27) a thankyou card from this past summer from our neighbours Brig and Chris for our "willingness to help us with our shed--you were a great encouragement to us. You guys are great neighbours." They also brought us homemade muffins. Awwwwww! :)

28) a ChildHaven birthday card from "my other mother" :)

29) a business card from our real-estate agent Arlene from four years ago

And last, but not least...

30) The emailed results from my astronomy teacher Ron for the course I took in 2003:

Quizzes: 95.5%
Labs: 93.8%
Mid-Term: 87.8%
Final Exam: 86.4%
Total Course: 90.4%
Final Grade: A

I know why I kept this--I was very,very proud that I'd done so well on this course. I've always thought of myself as not very skilled in math, but this course proved I was a little brainier than I thought.

But now that I've shared my accomplishment with y'all, I think I'm okay letting this piece of paper go.

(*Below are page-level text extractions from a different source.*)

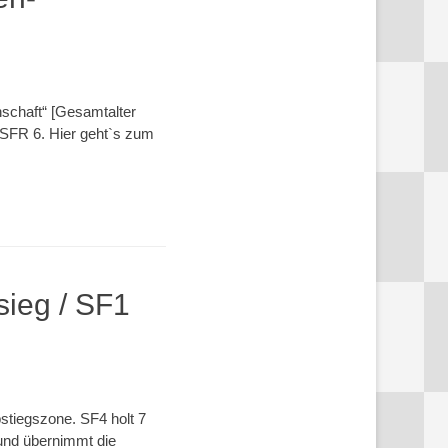
schaft“ [Gesamtalter
 SFR 6. Hier geht`s zum
ieg / SF1
bstiegszone. SF4 holt 7
und übernimmt die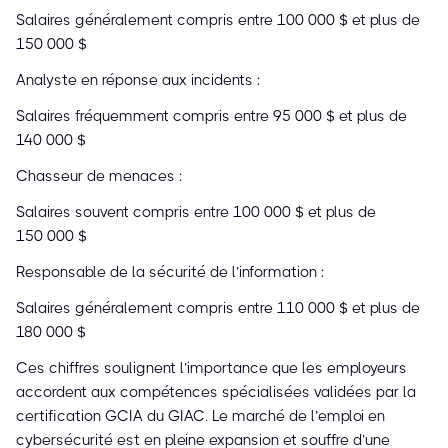
Salaires généralement compris entre 100 000 $ et plus de
150 000 $
Analyste en réponse aux incidents :
Salaires fréquemment compris entre 95 000 $ et plus de
140 000 $
Chasseur de menaces :
Salaires souvent compris entre 100 000 $ et plus de
150 000 $
Responsable de la sécurité de l’information :
Salaires généralement compris entre 110 000 $ et plus de
180 000 $
Ces chiffres soulignent l’importance que les employeurs
accordent aux compétences spécialisées validées par la
certification GCIA du GIAC. Le marché de l’emploi en
cybersécurité est en pleine expansion et souffre d’une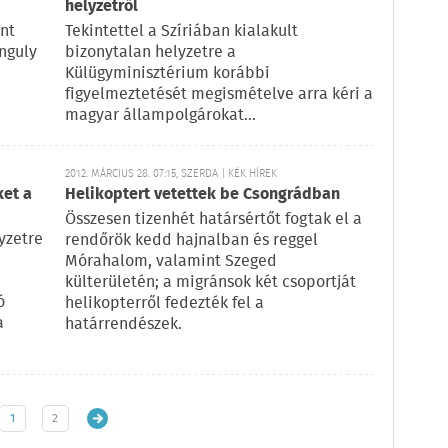
helyzetről
nt
Tekintettel a Szíriában kialakult
anguly
bizonytalan helyzetre a
Külügyminisztérium korábbi
figyelmeztetését megismételve arra kéri a
magyar állampolgárokat...
2012. MÁRCIUS 28. 07:15, SZERDA | KÉK HÍREK
ket a
Helikoptert vetettek be Csongrádban
Összesen tizenhét határsértőt fogtak el a
yzetre
rendőrök kedd hajnalban és reggel
Mórahalom, valamint Szeged
külterületén; a migránsok két csoportját
ó
helikopterről fedezték fel a
a
határrendészek.
1
2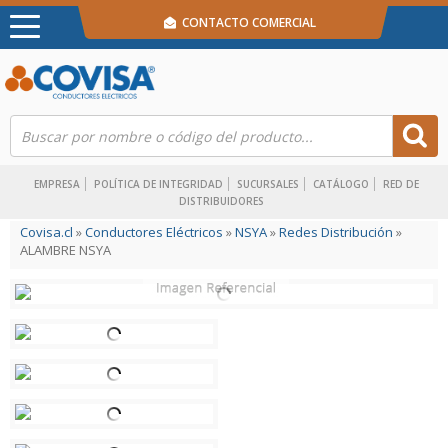
CONTACTO COMERCIAL
EMPRESA
POLÍTICA DE INTEGRIDAD
SUCURSALES
CATÁLOGO
RED DE
DISTRIBUIDORES
Covisa.cl
»
Conductores Eléctricos
»
NSYA
»
Redes Distribución
»
ALAMBRE NSYA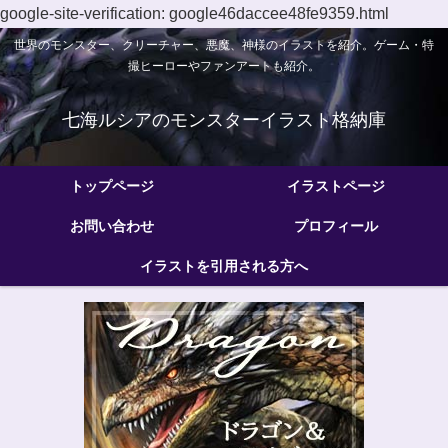
google-site-verification: google46daccee48fe9359.html
世界のモンスター、クリーチャー、悪魔、神様のイラストを紹介。ゲーム・特
撮ヒーローやファンアートも紹介。
七海ルシアのモンスターイラスト格納庫
トップページ
イラストページ
お問い合わせ
プロフィール
イラストを引用される方へ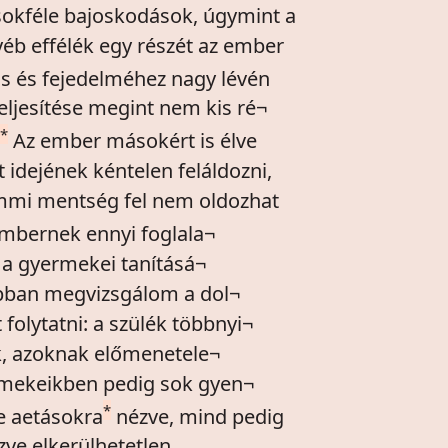
 sokféle bajoskodások, úgymint a
éb effélék egy részét az ember
s és fejedelméhez nagy lévén
ljesítése megint nem kis ré¬
*
Az ember másokért is élve
t idejének kéntelen feláldozni,
emmi mentség fel nem oldozhat
 embernek ennyi foglala¬
s a gyermekei tanításá¬
abban megvizsgálom a dol¬
 folytatni: a szülék többnyi¬
k, azoknak előmenetele¬
rmekeikben pedig sok gyen¬
*
e aetásokra
nézve, mind pedig
ve elkerülhetetlen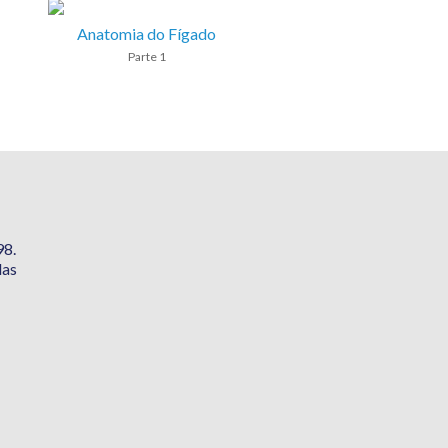
Anatomia do Fígado
Parte 1
98.
das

Spider Girl Starts a New Decluttering Blog


This is a sort of sister blog to my first blog, Spider in the Bathtub, which is daily reading for family and friends, in which I prattle on about any number of things as the fancy takes me.

But I'm not linking it, at least not yet, because I'm not sure that I want to share my junking out process with people who actually know me.

That's what I want to write about in this blog: letting go of all the clutter in my house and in my life. I may not be a text-book pack-rat but I've felt for a while that there is a lot of stuff that I'd like to let go of: paper, clothes, memorabilia, stuff that I'm not even sure why I've kept.And recently I've met some inspiring people and read some inspiring books that have made me decide to document the process. Why not?